Could you restate the data below word for word, without its pictures?
------ Dataset content
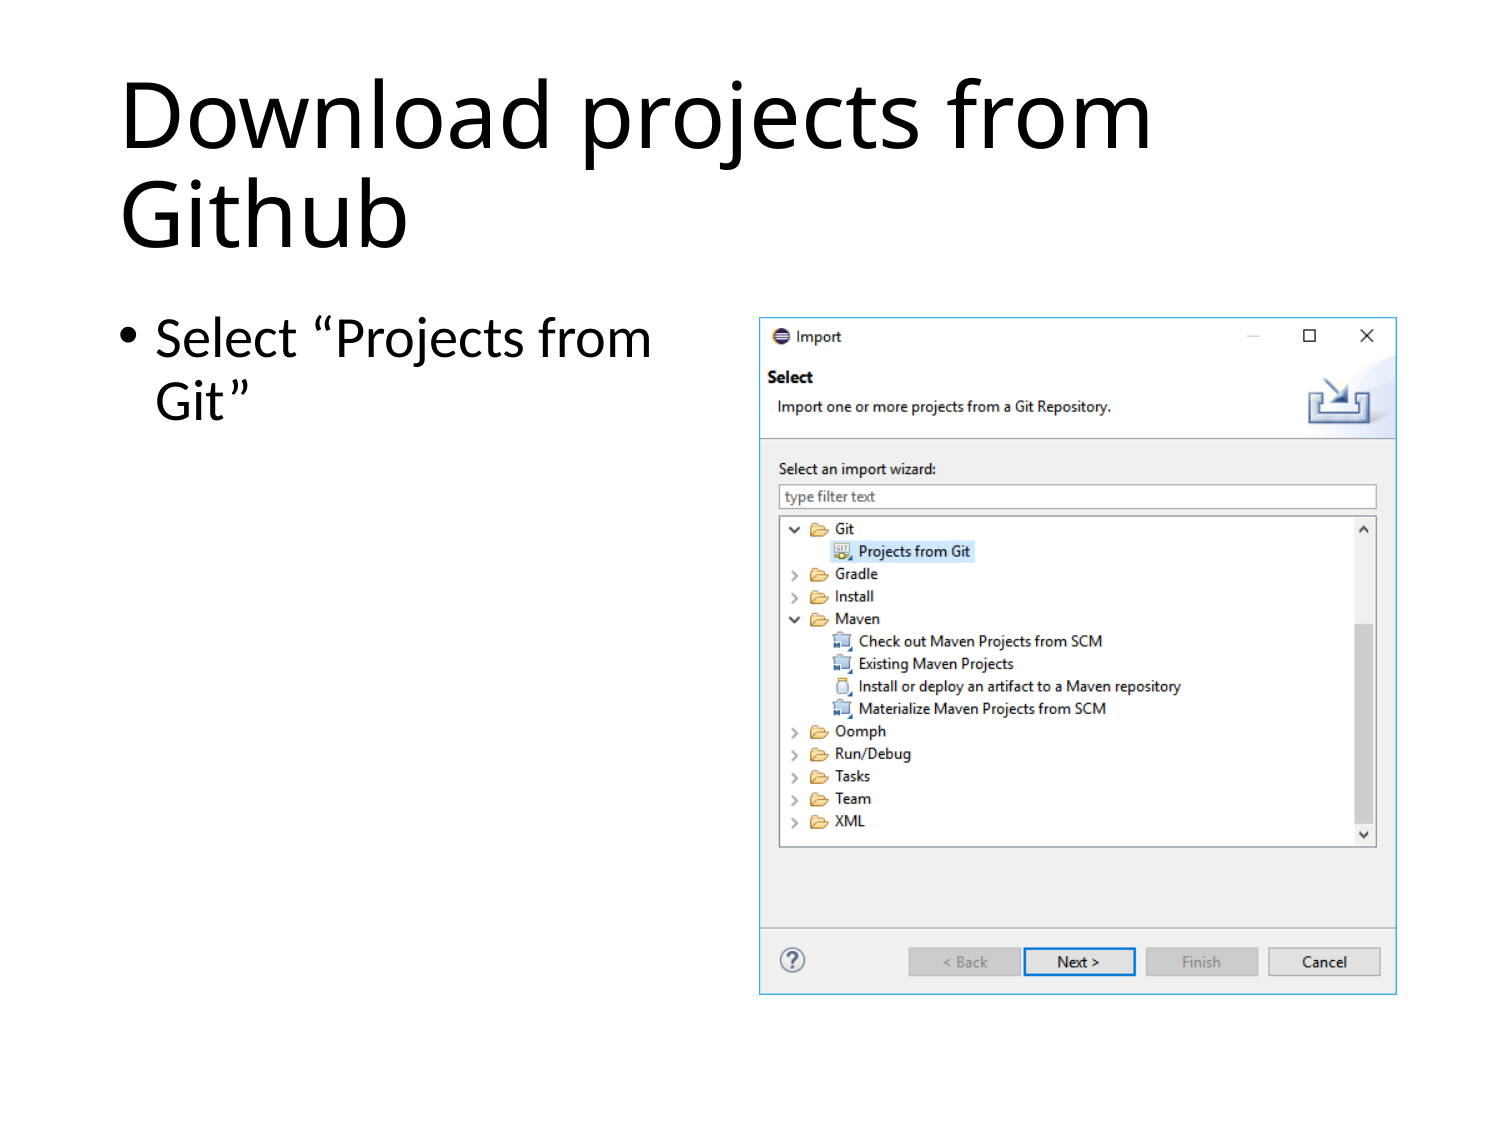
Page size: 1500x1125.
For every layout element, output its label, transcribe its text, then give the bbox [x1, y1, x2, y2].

list Select “Projects from Git” [103, 299, 741, 1014]
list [759, 317, 1397, 996]
title Download projects from Github [103, 59, 1397, 278]
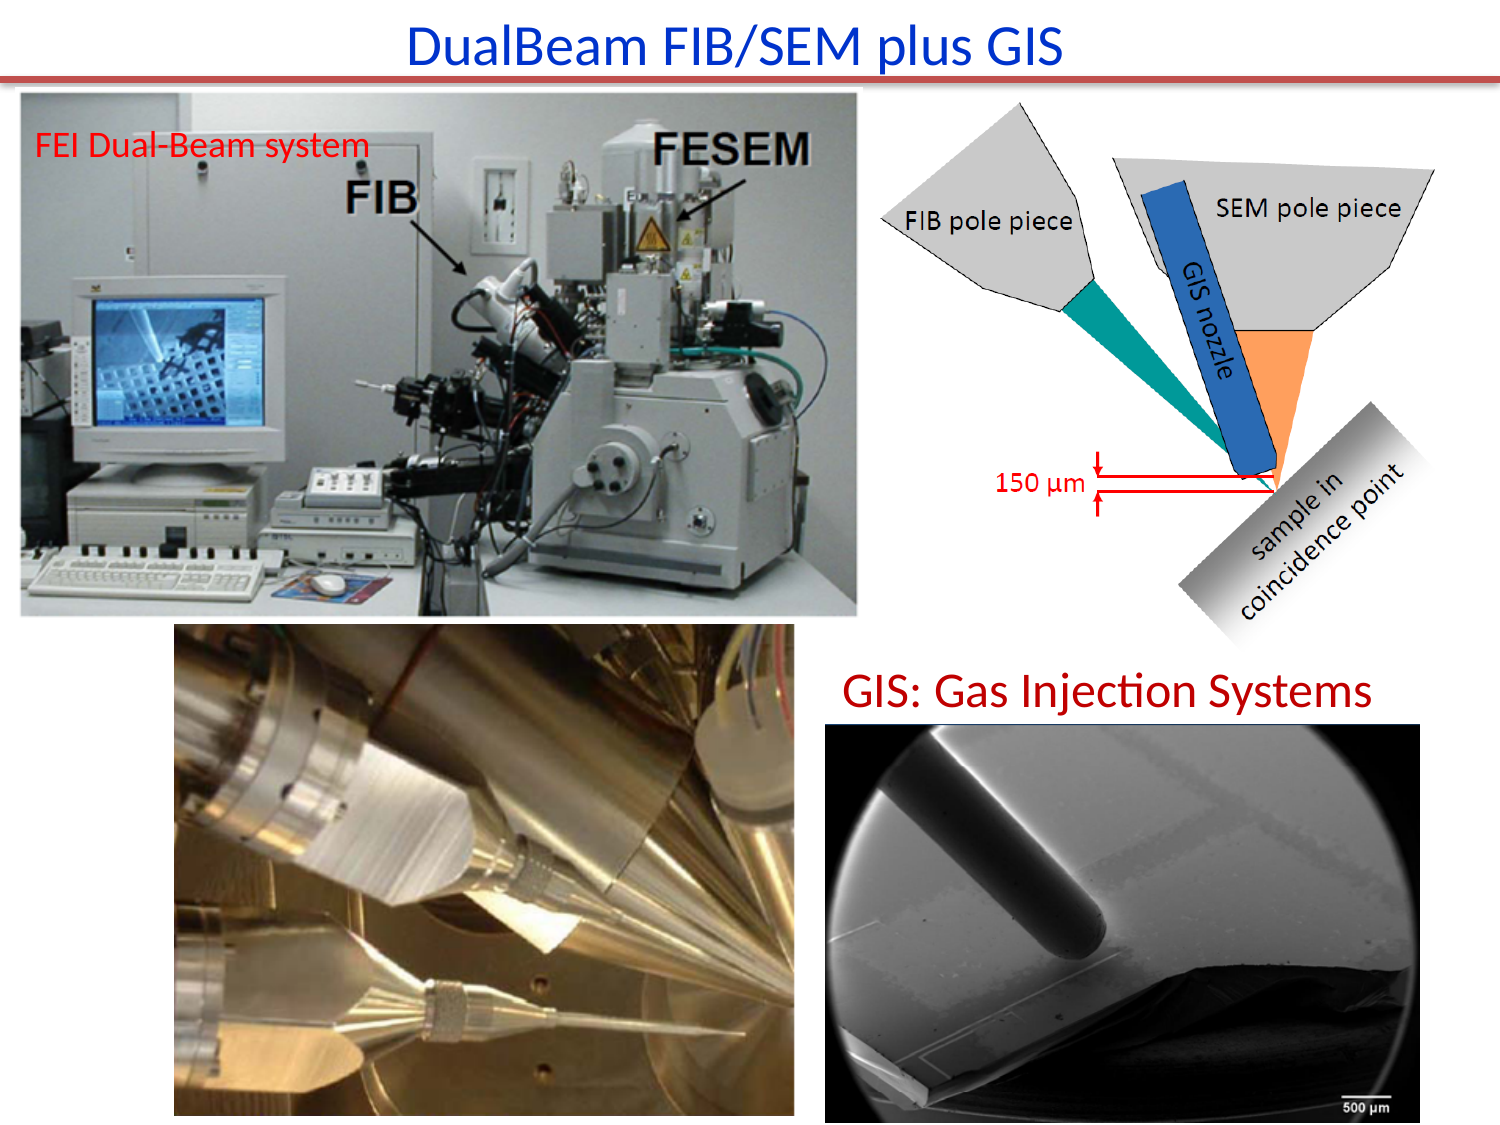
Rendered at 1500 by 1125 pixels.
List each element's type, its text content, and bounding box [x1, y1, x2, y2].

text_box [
------------
_Solution for this exercise_
Page size: 1500x1125.
For every layout element, output its label, transcribe its text, then give the bbox [x1, y1, x2, y2].

list Select “Projects from Git” [103, 299, 741, 1014]
list [759, 317, 1397, 996]
title Download projects from Github [103, 59, 1397, 278]
Rendered at 1500 by 1125 pixels.
List each element's type, its text content, and bounding box [x1, y1, x2, y2].

text_box [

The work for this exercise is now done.